From the data, we could see that the first fit find is significantly faster than the best fit. The explicit free list achieves thousands of times acceleration. The second fit find, however, does show any performance advantage compared with the first fit. Such a situation may result from the free list of our test cases not being long enough to show the performance issues.

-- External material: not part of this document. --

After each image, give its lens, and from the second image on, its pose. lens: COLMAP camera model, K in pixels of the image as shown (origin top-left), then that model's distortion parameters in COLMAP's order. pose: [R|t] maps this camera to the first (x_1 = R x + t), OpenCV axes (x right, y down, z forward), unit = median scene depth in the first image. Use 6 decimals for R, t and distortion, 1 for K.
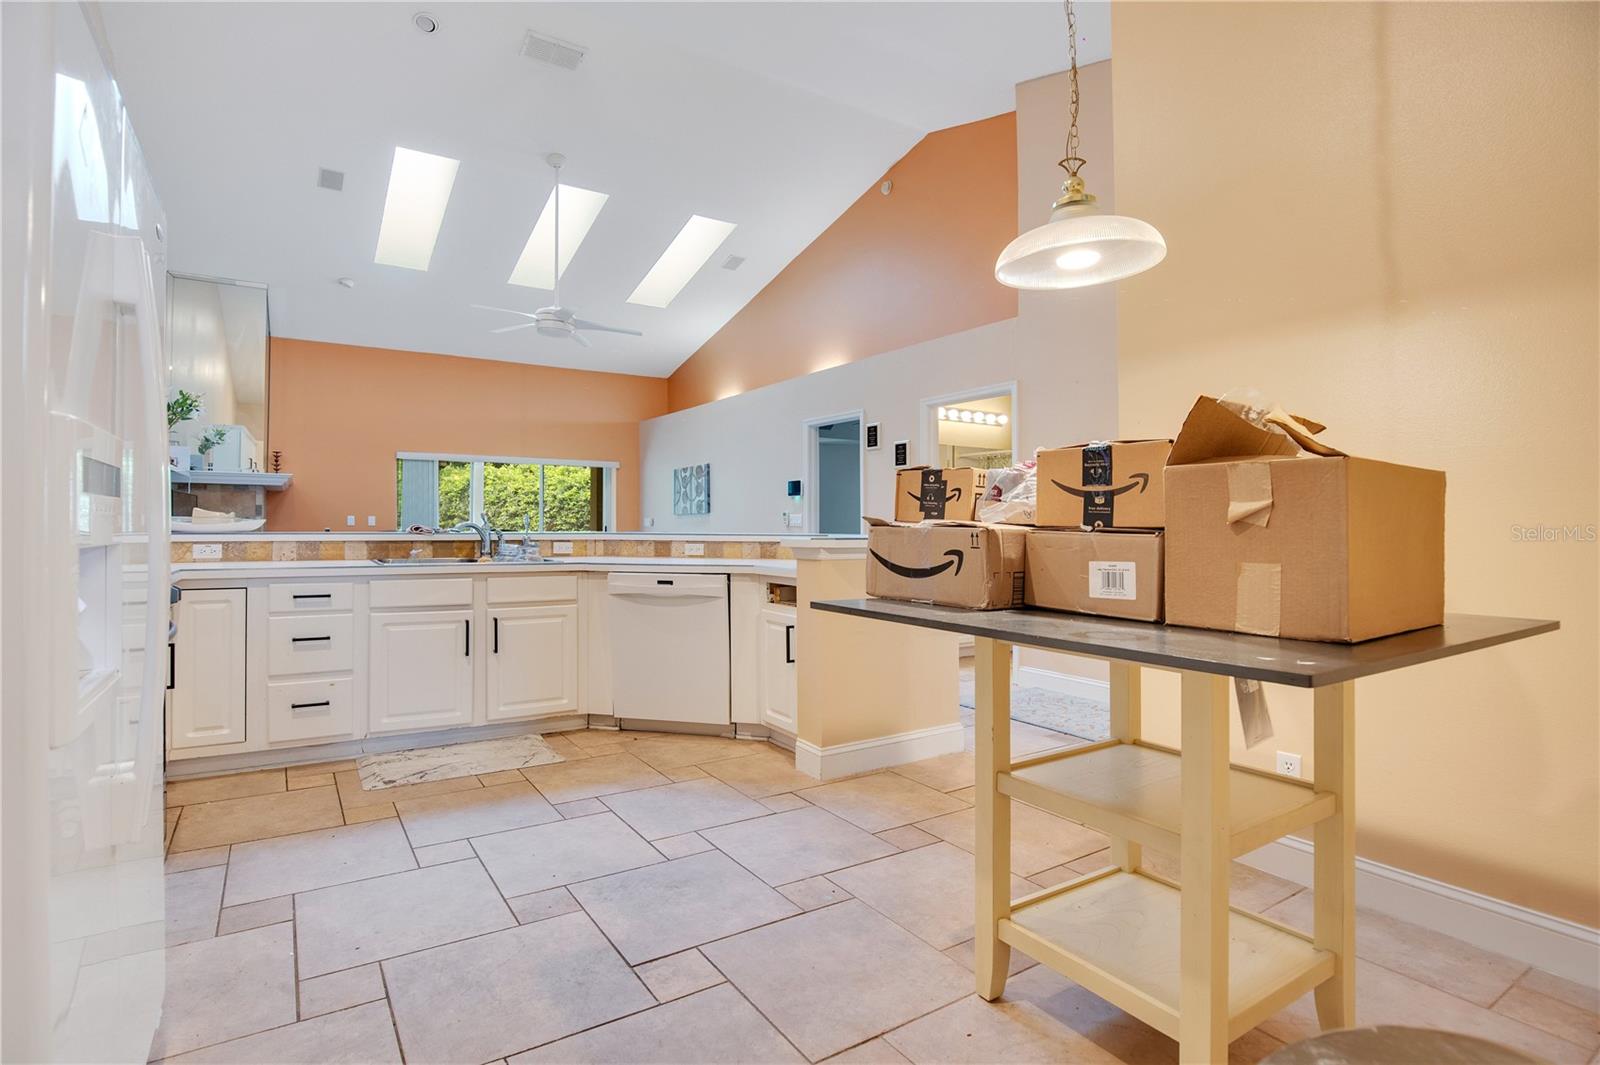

About the fragment, the best fit does not show a large different compared with the second fit. From my understanding of the fragment provided in this project, I don't think it is a good metric for memory utilization, as fragmentation actually largely depends on the design of test cases (order of the malloc, free sequence, and size among malloc). And also, this metric does not take internal fragments and the metadata space into account. A better metric might be the peak ratio between the actual payload and the total heap size. This metric would catch the overhead of the metadata and the internal fragment. While due to the time limit, the metric was not tested in this project.